:: Records for processing ::
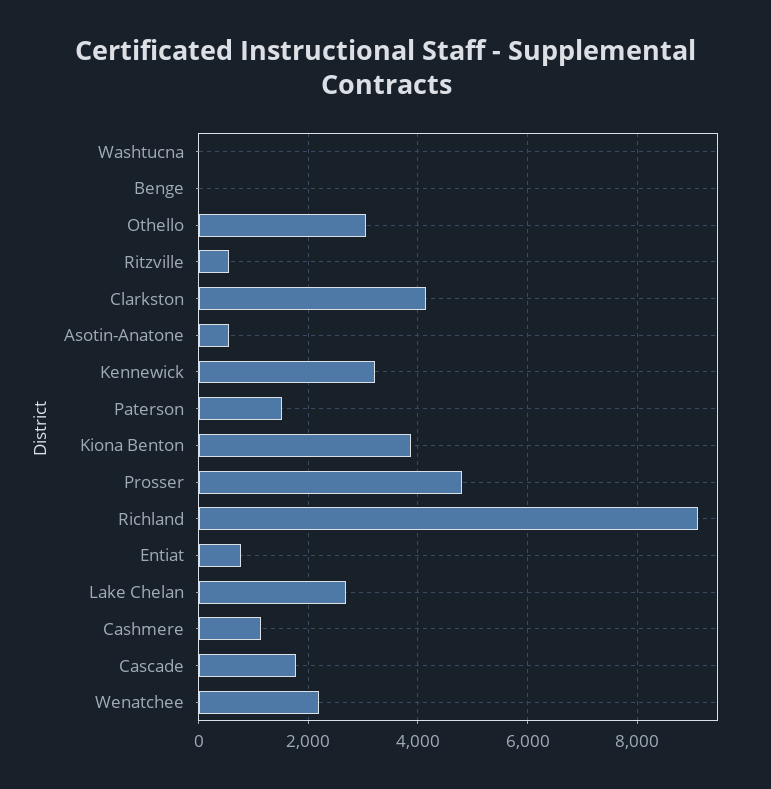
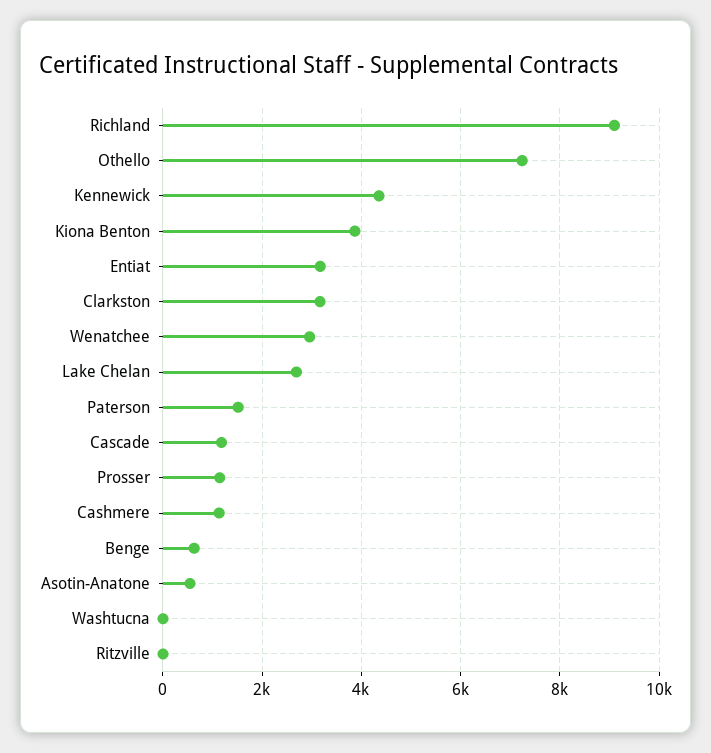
  {
    "Washtucna": 0,
-   "Benge": 0,
+   "Benge": 600,
-   "Othello": 3000,
+   "Othello": 7200,
-   "Ritzville": 600,
+   "Ritzville": 0,
-   "Clarkston": 4200,
+   "Clarkston": 3200,
    "Asotin-Anatone": 600,
-   "Kennewick": 3200,
+   "Kennewick": 4400,
    "Paterson": 1600,
    "Kiona Benton": 3800,
-   "Prosser": 4800,
+   "Prosser": 1200,
    "Richland": 9000,
-   "Entiat": 800,
+   "Entiat": 3200,
    "Lake Chelan": 2600,
    "Cashmere": 1200,
-   "Cascade": 1800,
+   "Cascade": 1200,
-   "Wenatchee": 2200
+   "Wenatchee": 3000
  }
:::
Instructions for the listing above: set down every entry exactly and drop any image.

  {
    "Washtucna": 0,
-   "Benge": 0,
+   "Benge": 600,
-   "Othello": 3000,
+   "Othello": 7200,
-   "Ritzville": 600,
+   "Ritzville": 0,
-   "Clarkston": 4200,
+   "Clarkston": 3200,
    "Asotin-Anatone": 600,
-   "Kennewick": 3200,
+   "Kennewick": 4400,
    "Paterson": 1600,
    "Kiona Benton": 3800,
-   "Prosser": 4800,
+   "Prosser": 1200,
    "Richland": 9000,
-   "Entiat": 800,
+   "Entiat": 3200,
    "Lake Chelan": 2600,
    "Cashmere": 1200,
-   "Cascade": 1800,
+   "Cascade": 1200,
-   "Wenatchee": 2200
+   "Wenatchee": 3000
  }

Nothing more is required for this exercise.